--- WHAT THE TASK ASKS ---
Below are the entries; determine how many of their lines contain the string "prompt" and give that figure alone.

--- DATA RECORDS ---
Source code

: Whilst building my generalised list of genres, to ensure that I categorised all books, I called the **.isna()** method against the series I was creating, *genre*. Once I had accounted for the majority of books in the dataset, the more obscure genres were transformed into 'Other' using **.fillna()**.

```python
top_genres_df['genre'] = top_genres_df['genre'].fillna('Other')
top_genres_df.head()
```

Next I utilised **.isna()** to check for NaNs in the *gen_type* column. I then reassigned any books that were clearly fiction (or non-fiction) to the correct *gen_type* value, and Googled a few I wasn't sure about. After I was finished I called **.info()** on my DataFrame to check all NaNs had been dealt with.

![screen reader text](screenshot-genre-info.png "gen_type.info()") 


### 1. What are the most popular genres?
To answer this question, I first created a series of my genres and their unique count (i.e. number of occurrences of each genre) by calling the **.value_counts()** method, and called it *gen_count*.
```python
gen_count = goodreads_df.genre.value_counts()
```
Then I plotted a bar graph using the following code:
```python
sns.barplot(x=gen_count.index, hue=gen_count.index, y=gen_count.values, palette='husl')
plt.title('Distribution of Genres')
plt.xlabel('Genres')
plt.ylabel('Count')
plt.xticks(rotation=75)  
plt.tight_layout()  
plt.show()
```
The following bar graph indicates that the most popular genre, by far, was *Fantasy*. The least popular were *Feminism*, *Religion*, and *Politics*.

--

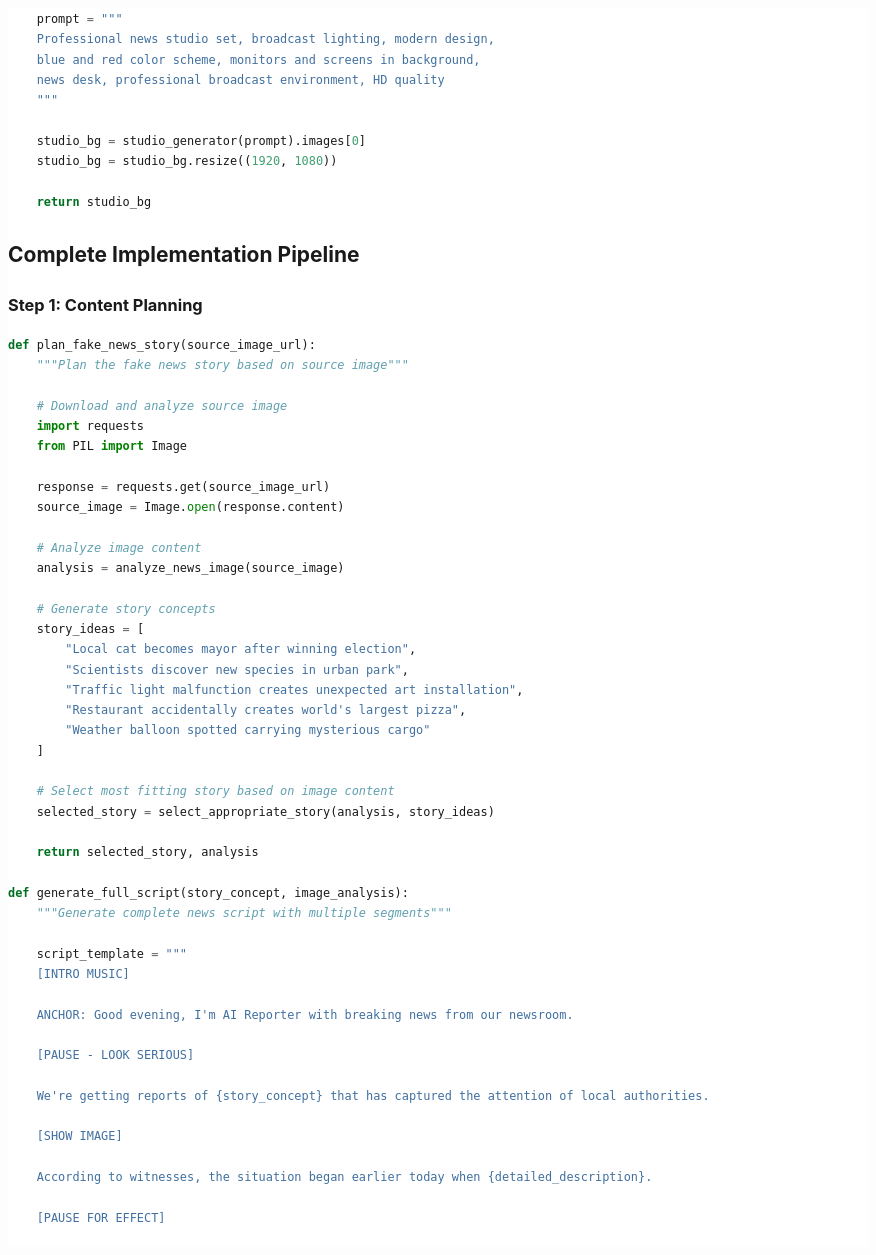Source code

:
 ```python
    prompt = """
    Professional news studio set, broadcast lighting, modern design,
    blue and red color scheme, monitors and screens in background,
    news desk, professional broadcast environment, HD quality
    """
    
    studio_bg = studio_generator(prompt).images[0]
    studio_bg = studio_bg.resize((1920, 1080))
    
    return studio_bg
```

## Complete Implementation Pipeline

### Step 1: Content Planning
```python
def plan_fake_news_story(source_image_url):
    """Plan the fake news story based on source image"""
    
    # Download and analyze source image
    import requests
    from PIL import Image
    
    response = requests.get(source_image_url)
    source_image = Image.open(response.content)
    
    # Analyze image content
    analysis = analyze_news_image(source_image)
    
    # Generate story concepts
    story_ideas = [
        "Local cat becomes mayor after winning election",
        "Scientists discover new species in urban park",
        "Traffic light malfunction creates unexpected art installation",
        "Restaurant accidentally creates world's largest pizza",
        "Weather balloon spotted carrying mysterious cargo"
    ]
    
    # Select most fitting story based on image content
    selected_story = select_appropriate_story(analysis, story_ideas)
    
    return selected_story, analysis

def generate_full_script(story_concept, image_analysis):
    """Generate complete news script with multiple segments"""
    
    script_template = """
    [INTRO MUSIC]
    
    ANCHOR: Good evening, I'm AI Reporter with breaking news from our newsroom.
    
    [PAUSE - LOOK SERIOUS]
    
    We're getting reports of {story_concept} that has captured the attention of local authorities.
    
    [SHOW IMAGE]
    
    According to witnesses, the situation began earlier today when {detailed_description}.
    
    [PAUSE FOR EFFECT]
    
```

--- RESPONSE AREA ---
2